=== Directive ===
Could you restate the data word for word and drop the pictures?
The input: Begin
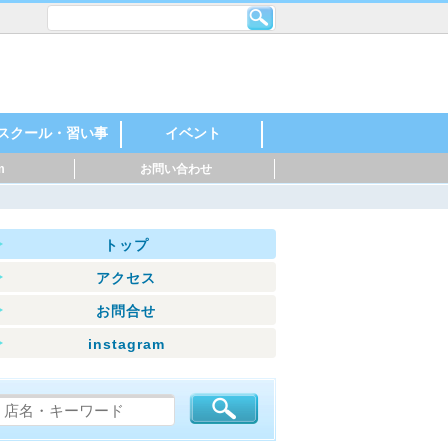
スクール・習い事
イベント
m
お問い合わせ
レンタルスペース・
機械・金属・鉄鋼
印刷・製紙
化学・石油化学
自動車・自動車部
製薬・化粧品
食品・飲料
建築・住宅
英語・英会話
スポーツ
料理
音楽
美容・ネイル
着付け・作法
花・ガーデニング
絵・芸術
塾
幼稚園・保育園
マッサージ
ダンス・日本舞踊
ヨガ・ピラティス
ハンドクラフト
神社・仏閣
お祭り・花火
親子参加型
○○教室
スポーツイベント
音楽・楽器
マルシェ
シェアオフィス
品・バイク
トップ
アクセス
お問合せ
instagram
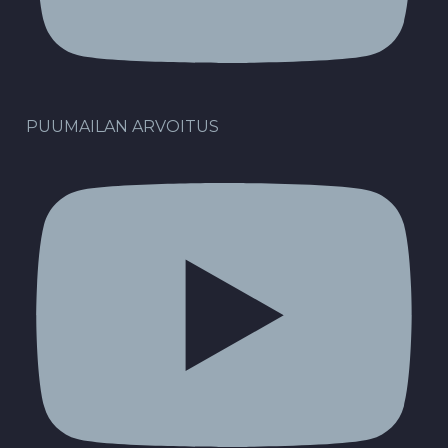
PUUMAILAN ARVOITUS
The input: End
=== Task solution ===
スクール・習い事
イベント
m
お問い合わせ
レンタルスペース・
機械・金属・鉄鋼
印刷・製紙
化学・石油化学
自動車・自動車部
製薬・化粧品
食品・飲料
建築・住宅
英語・英会話
スポーツ
料理
音楽
美容・ネイル
着付け・作法
花・ガーデニング
絵・芸術
塾
幼稚園・保育園
マッサージ
ダンス・日本舞踊
ヨガ・ピラティス
ハンドクラフト
神社・仏閣
お祭り・花火
親子参加型
○○教室
スポーツイベント
音楽・楽器
マルシェ
シェアオフィス
品・バイク
トップ
アクセス
お問合せ
instagram
PUUMAILAN ARVOITUS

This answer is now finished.